*EXCERPT TO READ:*
* * * * * * *

Harris and Hines

Case

[2007] FamCA 1204

24 September 2007


FAMILY COURT OF AUSTRALIA

HARRIS & HINES [2007] FamCA 1204
FAMILY LAW – COSTS – Husband fails to be cooperative in respect of financial matters – Offer of settlement in more favourable terms than final orders
Family Law Act  1975 (Cth)
APPLICANT: Ms Harris
RESPONDENT: Mr Hines
FILE NUMBER: MLF 30 of 2006
DATE DELIVERED: 24 September 2007
PLACE DELIVERED: Melbourne
JUDGMENT OF: Cronin J
HEARING DATE: By way of written submissions

SUBMISSIONS RECEIVED FROM

SOLICITOR FOR THE APPLICANT: Kell Moore Solicitors Pty Ltd

Orders

Upon reading the written submissions of the wife filed 11 September 2007 and there being no response from the husband

IT IS ORDERED:

  1. That on or before 29 October 2007, the husband pay to the wife the sum of $1320 being approximately one half of the valuation fees of the court-appointed single expert witness.

* * * * * * *

*DATASET CONTENT:*

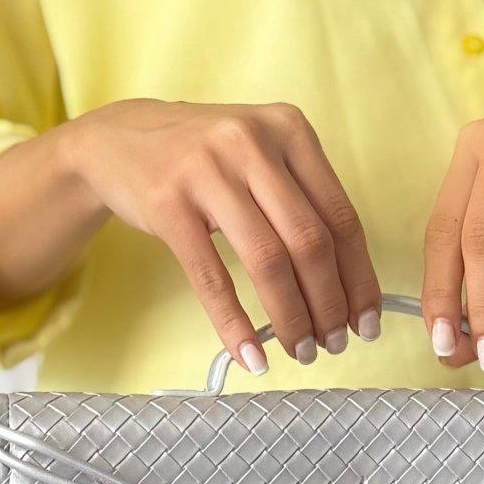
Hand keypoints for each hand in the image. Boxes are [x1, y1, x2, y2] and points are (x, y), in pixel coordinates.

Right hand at [65, 99, 380, 372]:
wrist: (116, 139)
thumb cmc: (203, 158)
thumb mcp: (259, 154)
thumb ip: (302, 199)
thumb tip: (348, 284)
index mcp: (290, 129)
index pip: (341, 216)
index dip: (359, 277)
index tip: (367, 320)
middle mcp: (252, 143)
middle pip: (310, 242)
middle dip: (329, 304)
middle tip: (334, 344)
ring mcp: (207, 171)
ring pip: (268, 261)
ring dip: (291, 317)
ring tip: (301, 349)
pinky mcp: (168, 204)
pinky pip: (211, 276)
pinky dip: (235, 323)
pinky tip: (250, 353)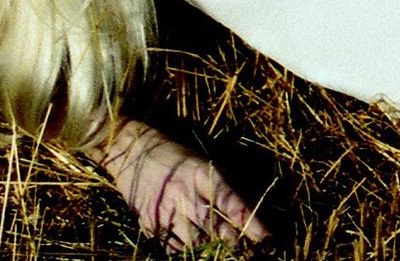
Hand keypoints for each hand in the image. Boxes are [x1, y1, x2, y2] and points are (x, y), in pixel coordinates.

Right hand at [81, 116, 270, 251]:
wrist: (131, 150)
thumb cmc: (174, 155)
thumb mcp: (202, 163)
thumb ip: (221, 188)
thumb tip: (243, 216)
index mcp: (202, 175)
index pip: (232, 204)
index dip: (251, 224)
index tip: (267, 239)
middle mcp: (185, 194)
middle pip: (215, 228)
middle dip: (235, 245)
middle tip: (250, 255)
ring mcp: (166, 211)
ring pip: (195, 243)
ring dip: (212, 253)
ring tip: (225, 257)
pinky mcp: (150, 223)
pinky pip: (172, 247)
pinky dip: (187, 253)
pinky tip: (198, 255)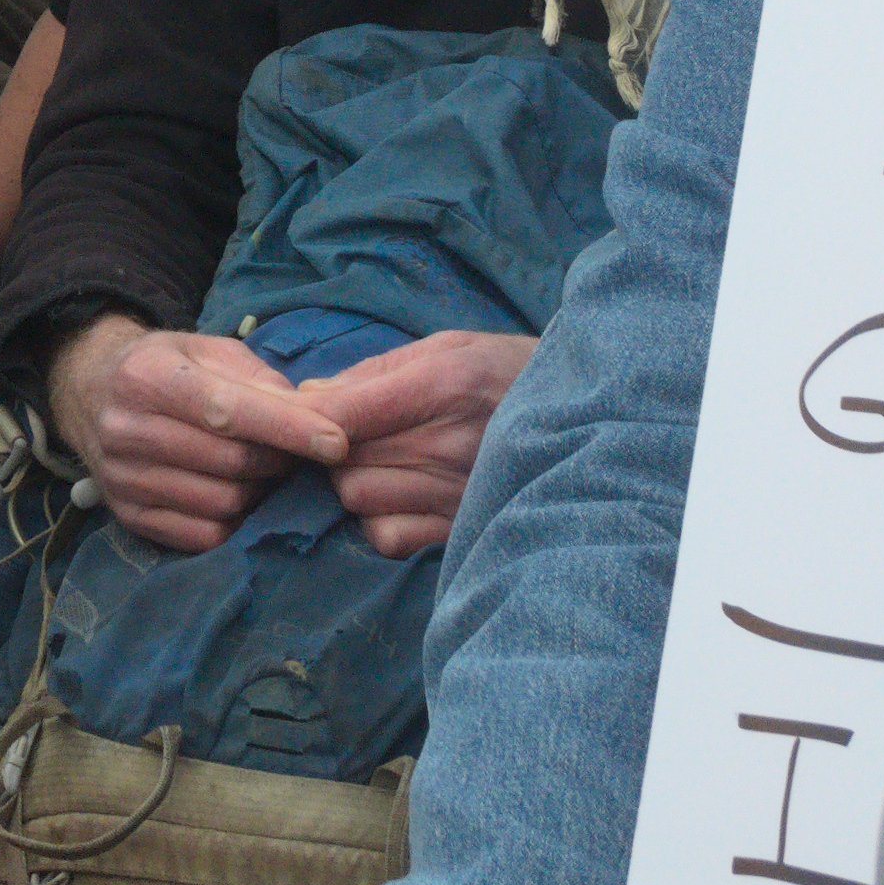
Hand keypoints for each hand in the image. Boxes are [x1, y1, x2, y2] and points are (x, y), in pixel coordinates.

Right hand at [46, 319, 350, 554]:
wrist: (88, 392)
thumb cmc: (166, 367)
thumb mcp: (208, 351)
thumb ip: (260, 380)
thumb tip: (316, 418)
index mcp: (148, 376)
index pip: (228, 410)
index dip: (287, 428)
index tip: (337, 442)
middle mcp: (127, 429)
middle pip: (231, 463)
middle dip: (279, 460)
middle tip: (296, 452)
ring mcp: (123, 478)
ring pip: (222, 503)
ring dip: (259, 492)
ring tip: (263, 470)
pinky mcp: (127, 515)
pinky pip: (203, 535)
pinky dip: (234, 521)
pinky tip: (236, 494)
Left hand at [297, 329, 537, 556]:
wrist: (585, 416)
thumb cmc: (506, 372)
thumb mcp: (447, 347)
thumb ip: (376, 370)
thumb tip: (309, 394)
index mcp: (442, 386)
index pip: (344, 412)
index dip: (308, 417)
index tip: (298, 415)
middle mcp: (449, 444)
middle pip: (342, 463)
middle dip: (331, 452)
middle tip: (348, 439)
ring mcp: (458, 493)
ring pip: (358, 499)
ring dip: (355, 484)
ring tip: (382, 465)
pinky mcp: (464, 530)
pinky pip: (387, 537)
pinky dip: (380, 521)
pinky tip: (400, 498)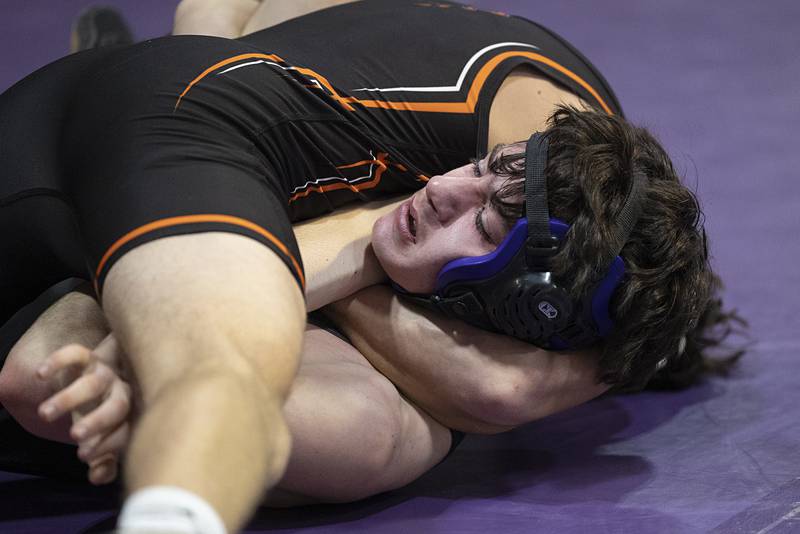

* * * * * * *

*EXERCISES:*
1. Summarize the judgment excerpt in two sentences.
2. Please state which solicitor's firm acted for the applicant, according to the judgment excerpt.
3. Write the next part of the judgment excerpt, picking up after its last order.

*ANSWERS BELOW:*
1. Harris and Hines is a Family Court of Australia case in which Cronin J delivered judgment in Melbourne on 24 September 2007, with the hearing conducted by way of written submissions. After reading the wife's written submissions filed 11 September 2007, with no response from the husband, the court ordered the husband to pay the wife $1320 on or before 29 October 2007, approximately one half of the valuation fees of the court-appointed single expert witness.

2. Kell Moore Solicitors Pty Ltd.

3.
  2. That on or before 29 October 2007 the husband pay the sum of $1630 being the costs fixed on 28 June 2007.

  3. That on or before 29 October 2007, the husband pay the wife’s costs of and incidental to her application for property settlement filed 11 April 2006 as and from (and including) the letter dated 20 February 2007, such costs to be agreed between the parties and failing agreement as determined according to the Family Law Rules 2004 by the Registrar including the costs of the written submissions filed 11 September 2007.

IT IS NOTED that publication of this judgment under the pseudonym Harris & Hines is approved pursuant to s 121(9)(g) of the Family Law Act 1975 (Cth)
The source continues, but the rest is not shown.